Был жаркий день конца мая и мы уже сидели в кондитерской на Арбате, когда с улицы шумно и молодо вошли трое названных, сдали шляпы швейцару и, не умеряя звучности разговора, только что заглушавшегося трамваями и ломовиками, с непринужденным достоинством направились к нам. У них были красивые голоса. Позднейшая декламационная линия поэзии пошла отсюда. Они были одеты элегантно, мы — неряшливо. Позиция противника была во всех отношениях превосходной. Пока Бобров препирался с Шершеневичем, — а суть дела заключалась в том, что они нас однажды задели, мы ответили еще грубее и всему этому надо было положить конец, — я не отрываясь наблюдал Маяковского. Кажется, так близко я тогда его видел впервые»{226}.
Встреча литературных противников обернулась встречей двух заведомо близких по мироощущению и пониманию своих творческих задач поэтов, которые сразу же нашли общий язык и заговорили на нем между собой, не обращая больше внимания на групповую дисциплину. С.П. Бобров вспоминал впоследствии: «“О чем вы собираетесь говорить? — спросил Боря Маяка. — Если о поэзии, так на это я согласен, это достойная тема, и я думаю, что она для вас не чуждая”. Маяковский взглянул на него насмешливо и недоверчиво: “Почему думаете?” Боря пожал плечами и процитировал Лермонтова. “Да?” — сказал Маяк, несколько удивленный. И стал слушать Борю. А затем они уже вдвоем не участвовали в нашей журнальной перебранке… Они заговорили о другом»{227}.
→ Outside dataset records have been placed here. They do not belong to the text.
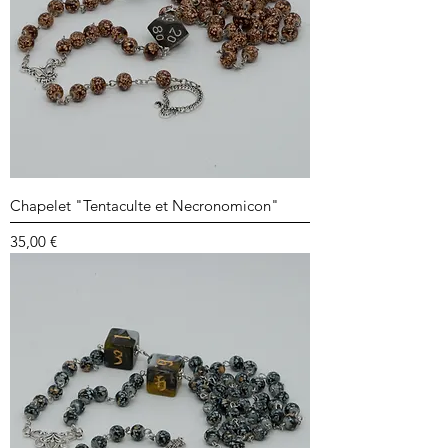
Chapelet "Tentaculte et Necronomicon"
Prix
35,00 €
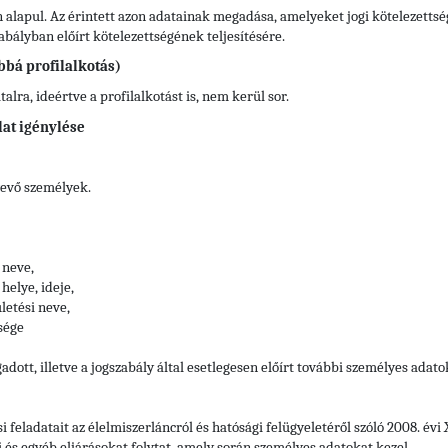
 alapul. Az érintett azon adatainak megadása, amelyeket jogi kötelezettsé
ályban előírt kötelezettségének teljesítésére.
bbá profilalkotás)
lra, ideértve a profilalkotást is, nem kerül sor.
lat igénylése
vevő személyek.
 neve,
helye, ideje,
letési neve,
sége
adott, illetve a jogszabály által esetlegesen előírt további személyes adato
si feladatait az élelmiszerláncról és hatósági felügyeletéről szóló 2008. év
i és egyéb eljárásokat folytat, amely során személyes adatokat kezel.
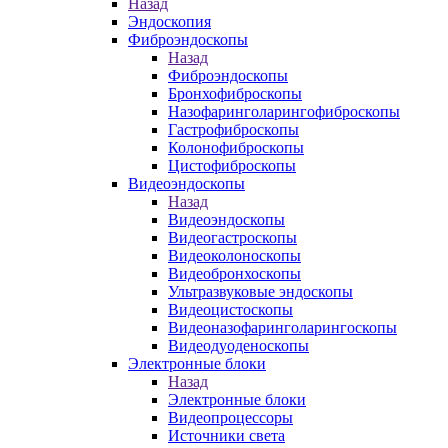
Назад
Эндоскопия
Фиброэндоскопы
Назад
Фиброэндоскопы
Бронхофиброскопы
Назофаринголарингофиброскопы
Гастрофиброскопы
Колонофиброскопы
Цистофиброскопы
Видеоэндоскопы
Назад
Видеоэндоскопы
Видеогастроскопы
Видеоколоноскопы
Видеобронхоскопы
Ультразвуковые эндоскопы
Видеоцистоскопы
Видеоназофаринголарингоскопы
Видеодуоденоскопы
Электронные блоки
Назад
Электронные блоки
Видеопроцессоры
Источники света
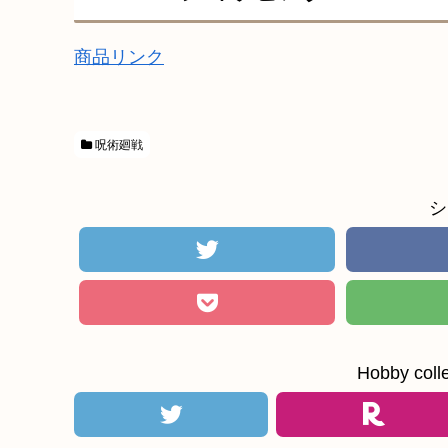
商品リンク
呪術廻戦
シ
Hobby c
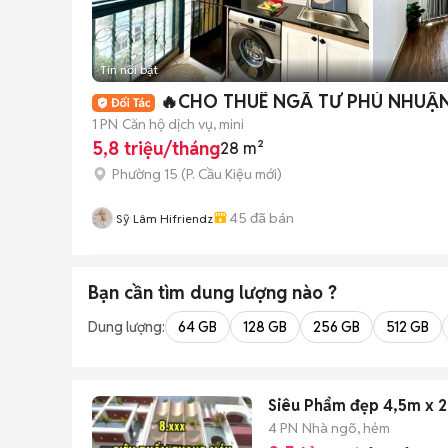
Tin nổi bật
🔥CHO THUÊ NGÃ TƯ PHÚ NHUẬN
1 PN
Căn hộ dịch vụ, mini
5,8 triệu/tháng
28 m²
Phường 15
(
P. Cầu Kiệu
mới)
45
đã bán
Sỹ Lâm Hifriendz
Bạn cần tìm
dung lượng
nào ?
Dung lượng:
64 GB
128 GB
256 GB
512 GB
Siêu Phẩm đẹp 4,5m x 
4 PN
Nhà ngõ, hẻm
С этого момента можно отсчитывать годы влюбленности Пастернака в Маяковского, преклонения перед его дарованием и восхищения масштабом его личности. Со времени первой встречи с ним и до рокового выстрела, прогремевшего в Лубянском проезде 14 апреля 1930 года, Маяковский оставался для Пастернака, может быть, единственным истинным воплощением поэта без всяких оговорок, с учетом всех расхождений, всех боковых путей, всех отходных маневров, которые проделал во второй половине 20-х этот «агитатор, горлан, главарь», практически потерявший себя и отчаянно метавшийся в поисках выхода. Впечатление от Маяковского, которое Пастернак вынес тогда, в мае 1914 года, из арбатской кофейни, он описал следующим образом: «Его “э” оборотное вместо “а”, куском листового железа колыхавшее его дикцию, было чертой актерской. Его намеренную резкость легко было вообразить отличительным признаком других профессий и положений. <…> В отличье от игры в отдельное он разом играл во все, в противность разыгрыванью ролей, — играл жизнью. <…> За его манерою держаться чудилось нечто подобное решенью, когда оно приведено в исполненье и следствия его уже не подлежат отмене. Таким решеньем была его гениальность, встреча с которой когда-то так его потрясла, что стала ему на все времена тематическим предписаньем, воплощенью которого он отдал всего себя без жалости и колебанья. <…> Я был без ума от Маяковского и уже скучал по нем»{228}.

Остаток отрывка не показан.